Scrofulous ulcers, condylomata, psoriasis, favus, 7, 296. Lupus, Startin, 146, 1/55, 9; 7, 296; 69, 274; 86, 2: 208; (H.G.P.). Psoriasis, trichophytosis, chloasma, and favus, 44, 312. Prurigo, Squire, 187, June 6, '68. Condylomata and syphilitic ulcerations. Pruritus ani (Ungt. Hydrg. nit.), 209.
About three years ago I had an opportunity of observing the effects produced by the hypodermic injection of Liq. Hydrarg. nitratis. A number of cases of syphilis were being treated in my hospital wards with hypodermic injections of bichloride and bi-cyanide of mercury. On one occasion the person having it in charge, by mistake injected under the dorsal integument of three patients ten minims of the acid nitrate of mercury. The immediate effect was intense pain; this was followed by swelling and redness of the integument, the tumor being in each case about the size of a hen's egg, and presenting a very close resemblance to a carbuncle. The integument later became black, and sloughed off, together with the connective tissue down to the muscles, leaving a cavity which healed by granulation in from six to eight weeks. In one of the patients salivation appeared on the second, and in the others on the third day.

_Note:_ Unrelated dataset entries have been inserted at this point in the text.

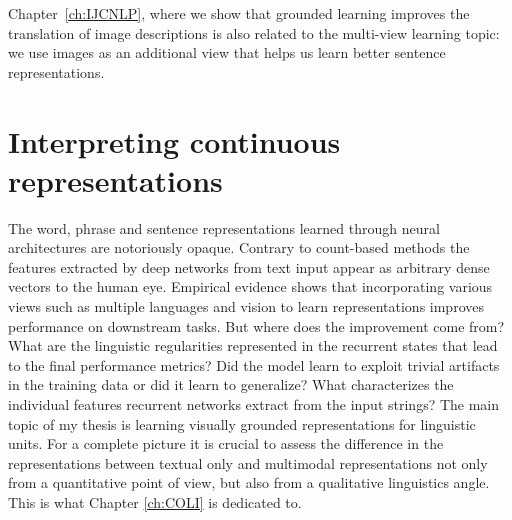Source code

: Chapter~\ref{ch:IJCNLP}, where we show that grounded learning improves the translation
of image descriptions is also related to the multi-view learning topic: we use
images as an additional view that helps us learn better sentence representations.





\section{Interpreting continuous representations}
\label{sec:interpret}
The word, phrase and sentence representations learned through neural architectures are notoriously opaque.
Contrary to count-based methods the features extracted by deep networks from text input
appear as arbitrary dense vectors to the human eye.
Empirical evidence shows that incorporating various views such as multiple languages and vision to
learn representations improves performance on downstream tasks.
But where does the improvement come from? What are the linguistic
regularities represented in the recurrent states that lead to the final performance metrics?
Did the model learn to exploit trivial artifacts in the training data or did it learn to generalize?
What characterizes the individual features recurrent networks extract from the input strings?
The main topic of my thesis is learning visually grounded representations for linguistic units.
For a complete picture it is crucial to assess the difference in the representations
between textual only and multimodal representations not only from a quantitative point of view,
but also from a qualitative linguistics angle.
This is what Chapter \ref{ch:COLI} is dedicated to.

The acid nitrate of mercury is one of the most efficient caustics in lupous, and scrofulous and syphilitic ulcerations, and in syphilitic condylomata. It is usually applied with a glass brush or rod, or with a camel's-hair pencil; a much better method is to wrap a little absorbent cotton around a match or wooden toothpick, which after use is thrown away.